Là dove ci siamo trovati, sulla Linea Gotica

La storia d'amore tra Olga Signorini e Demetrio Christomannos durante l'occupazione tedesca

Il passo della Collina, situato lungo la seconda linea difensiva italiana dopo la Linea Gustav di Monte Cassino, rivestiva un’importanza strategica fondamentale. Da quella posizione sopraelevata, la vista spaziava libera sulle principali valli della zona di Ombrone, Limentra e la Brana 

È proprio in questo scenario, nel gennaio del 1944, che si intrecciò una storia sorprendente. L’Albergo Signorini, oggi in disuso, fu allora teatro di un incontro destinato a cambiare per sempre due vite: quello tra Olga Signorini, giovane orfana e proprietaria dell’edificio, e un ufficiale tedesco, il capitano Victor Demetrio Hermann Christomannos.

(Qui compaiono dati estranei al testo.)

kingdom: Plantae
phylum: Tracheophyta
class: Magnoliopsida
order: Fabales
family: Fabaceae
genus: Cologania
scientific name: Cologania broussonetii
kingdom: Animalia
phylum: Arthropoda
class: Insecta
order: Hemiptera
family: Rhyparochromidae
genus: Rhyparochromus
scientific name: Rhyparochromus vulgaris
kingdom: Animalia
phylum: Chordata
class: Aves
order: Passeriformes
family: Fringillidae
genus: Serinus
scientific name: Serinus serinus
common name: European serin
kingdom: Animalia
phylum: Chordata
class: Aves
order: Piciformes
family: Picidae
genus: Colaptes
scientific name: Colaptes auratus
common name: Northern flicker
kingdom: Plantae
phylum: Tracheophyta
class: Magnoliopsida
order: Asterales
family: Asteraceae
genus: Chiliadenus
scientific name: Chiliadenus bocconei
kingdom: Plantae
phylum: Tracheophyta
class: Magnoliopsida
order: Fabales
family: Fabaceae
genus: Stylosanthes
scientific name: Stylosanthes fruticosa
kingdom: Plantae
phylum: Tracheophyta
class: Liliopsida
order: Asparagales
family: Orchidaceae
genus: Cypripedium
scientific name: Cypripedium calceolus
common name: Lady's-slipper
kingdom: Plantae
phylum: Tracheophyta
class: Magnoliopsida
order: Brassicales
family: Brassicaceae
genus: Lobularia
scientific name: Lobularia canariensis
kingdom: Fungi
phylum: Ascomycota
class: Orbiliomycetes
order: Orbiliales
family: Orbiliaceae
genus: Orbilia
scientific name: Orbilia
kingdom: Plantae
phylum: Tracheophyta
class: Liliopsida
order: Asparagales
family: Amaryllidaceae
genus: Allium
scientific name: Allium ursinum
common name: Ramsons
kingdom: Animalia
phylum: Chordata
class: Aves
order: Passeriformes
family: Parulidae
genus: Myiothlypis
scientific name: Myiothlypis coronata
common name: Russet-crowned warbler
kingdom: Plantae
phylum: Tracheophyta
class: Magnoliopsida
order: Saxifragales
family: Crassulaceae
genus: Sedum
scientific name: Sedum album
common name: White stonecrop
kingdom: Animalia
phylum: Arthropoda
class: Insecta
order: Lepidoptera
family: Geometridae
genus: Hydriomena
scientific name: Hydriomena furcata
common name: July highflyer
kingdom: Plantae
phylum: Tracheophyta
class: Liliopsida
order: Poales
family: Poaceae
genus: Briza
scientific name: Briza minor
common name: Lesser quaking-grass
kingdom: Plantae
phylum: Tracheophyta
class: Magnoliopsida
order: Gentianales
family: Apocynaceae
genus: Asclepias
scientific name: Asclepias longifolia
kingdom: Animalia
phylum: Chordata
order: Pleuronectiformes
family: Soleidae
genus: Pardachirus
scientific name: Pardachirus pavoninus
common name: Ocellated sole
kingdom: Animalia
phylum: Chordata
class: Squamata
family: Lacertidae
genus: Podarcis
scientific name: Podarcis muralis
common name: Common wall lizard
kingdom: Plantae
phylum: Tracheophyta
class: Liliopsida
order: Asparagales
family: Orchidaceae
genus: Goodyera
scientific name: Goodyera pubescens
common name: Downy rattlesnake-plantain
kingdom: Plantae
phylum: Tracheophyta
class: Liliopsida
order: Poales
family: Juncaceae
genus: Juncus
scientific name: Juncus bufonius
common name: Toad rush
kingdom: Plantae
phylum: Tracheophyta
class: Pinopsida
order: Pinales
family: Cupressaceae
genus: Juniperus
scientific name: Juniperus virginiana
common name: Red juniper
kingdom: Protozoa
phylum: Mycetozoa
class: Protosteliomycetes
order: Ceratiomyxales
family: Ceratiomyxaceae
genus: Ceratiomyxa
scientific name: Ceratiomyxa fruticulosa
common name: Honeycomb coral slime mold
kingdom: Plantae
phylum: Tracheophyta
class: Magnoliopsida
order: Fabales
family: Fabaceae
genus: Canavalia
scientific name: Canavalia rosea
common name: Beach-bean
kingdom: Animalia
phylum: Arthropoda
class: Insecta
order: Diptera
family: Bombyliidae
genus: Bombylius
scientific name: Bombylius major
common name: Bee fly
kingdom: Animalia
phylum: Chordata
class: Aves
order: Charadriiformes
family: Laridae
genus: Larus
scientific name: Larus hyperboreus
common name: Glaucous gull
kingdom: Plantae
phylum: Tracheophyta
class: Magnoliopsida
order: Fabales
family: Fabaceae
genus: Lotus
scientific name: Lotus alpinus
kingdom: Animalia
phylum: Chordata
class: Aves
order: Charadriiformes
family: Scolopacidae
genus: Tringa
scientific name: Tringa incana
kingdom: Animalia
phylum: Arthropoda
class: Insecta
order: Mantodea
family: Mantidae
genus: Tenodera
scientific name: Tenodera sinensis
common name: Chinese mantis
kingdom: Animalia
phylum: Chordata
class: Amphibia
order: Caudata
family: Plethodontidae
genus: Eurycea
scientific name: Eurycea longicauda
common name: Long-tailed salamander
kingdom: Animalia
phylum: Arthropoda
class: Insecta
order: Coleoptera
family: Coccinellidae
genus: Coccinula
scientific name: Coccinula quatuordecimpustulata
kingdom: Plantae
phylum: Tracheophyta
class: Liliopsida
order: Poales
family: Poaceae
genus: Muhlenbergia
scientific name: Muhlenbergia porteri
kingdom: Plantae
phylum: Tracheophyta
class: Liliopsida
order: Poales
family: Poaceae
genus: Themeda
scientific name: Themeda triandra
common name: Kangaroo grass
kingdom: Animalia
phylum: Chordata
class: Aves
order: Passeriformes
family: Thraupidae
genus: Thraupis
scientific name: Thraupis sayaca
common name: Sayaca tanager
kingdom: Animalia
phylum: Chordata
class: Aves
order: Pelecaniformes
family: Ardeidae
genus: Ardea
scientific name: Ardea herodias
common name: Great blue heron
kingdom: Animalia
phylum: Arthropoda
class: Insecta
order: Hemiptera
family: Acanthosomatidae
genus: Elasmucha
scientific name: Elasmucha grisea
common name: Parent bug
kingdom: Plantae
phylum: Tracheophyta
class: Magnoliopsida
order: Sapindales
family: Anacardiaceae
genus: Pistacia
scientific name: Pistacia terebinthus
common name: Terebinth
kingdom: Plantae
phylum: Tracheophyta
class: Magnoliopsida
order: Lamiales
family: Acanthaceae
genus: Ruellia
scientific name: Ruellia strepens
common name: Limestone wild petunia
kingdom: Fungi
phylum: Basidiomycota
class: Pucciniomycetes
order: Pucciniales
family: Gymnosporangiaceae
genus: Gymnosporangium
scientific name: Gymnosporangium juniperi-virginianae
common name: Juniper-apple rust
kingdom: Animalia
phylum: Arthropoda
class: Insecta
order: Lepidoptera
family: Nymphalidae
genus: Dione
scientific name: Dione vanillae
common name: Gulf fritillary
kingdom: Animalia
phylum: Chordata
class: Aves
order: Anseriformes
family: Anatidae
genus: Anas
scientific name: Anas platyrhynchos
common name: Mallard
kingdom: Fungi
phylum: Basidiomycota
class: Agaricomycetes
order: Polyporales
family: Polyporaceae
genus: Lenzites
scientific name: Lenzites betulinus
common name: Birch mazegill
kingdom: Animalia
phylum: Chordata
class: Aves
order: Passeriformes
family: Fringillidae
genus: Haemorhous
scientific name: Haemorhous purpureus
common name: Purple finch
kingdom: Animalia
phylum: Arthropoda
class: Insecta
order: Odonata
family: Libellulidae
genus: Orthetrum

Victor, di origini greche ma cresciuto nei dintorni del Lago di Carezza in Alto Adige, apparteneva alle truppe alpine tedesche. Uomo brillante e colto, parlava cinque lingue, era laureato in economia e da ragazzo aveva preso parte alla famosa spedizione di Umberto Nobile al Polo Nord. Nel 1938 aveva ottenuto la cittadinanza tedesca, aggiungendo “Hermann” al proprio nome.

Incaricato della supervisione dei lavori di fortificazione della Linea Gotica, venne alloggiato proprio all’Albergo Signorini. Nonostante la divisa che indossava, Victor riuscì a conquistare la fiducia e l’affetto degli abitanti della Collina, grazie al rispetto e alla cura con cui si relazionava alla comunità.

L’incontro con Olga

Ma fu l’incontro con Olga a cambiargli la vita. Tra i due nacque un amore intenso, autentico, tanto forte da spingere il capitano, al momento della ritirata tedesca, a disertare per restare con lei.

La coppia cercò rifugio e protezione tra la gente del posto, e grazie a documenti falsi riuscì per un po’ a evitare l’arresto. Tuttavia, la polizia militare americana finì per scoprire l’identità di Victor. Fu catturato e caricato su un treno diretto verso un campo di prigionia nel sud Italia. Ma la sua determinazione non si spense: durante il viaggio, riuscì incredibilmente a fuggire, gettandosi dal treno in corsa. Stanco e stremato, tornò da Olga, con la quale visse il resto della sua vita.

I due non si lasciarono più. Morirono entrambi nel 1977, a breve distanza l’uno dall’altra, e oggi riposano insieme nel piccolo cimitero di Spedaletto. La loro vicenda, intensa e fuori dal comune, ci ricorda che anche nei momenti più bui della storia possono nascere la luce dell’amore, della dignità e del coraggio.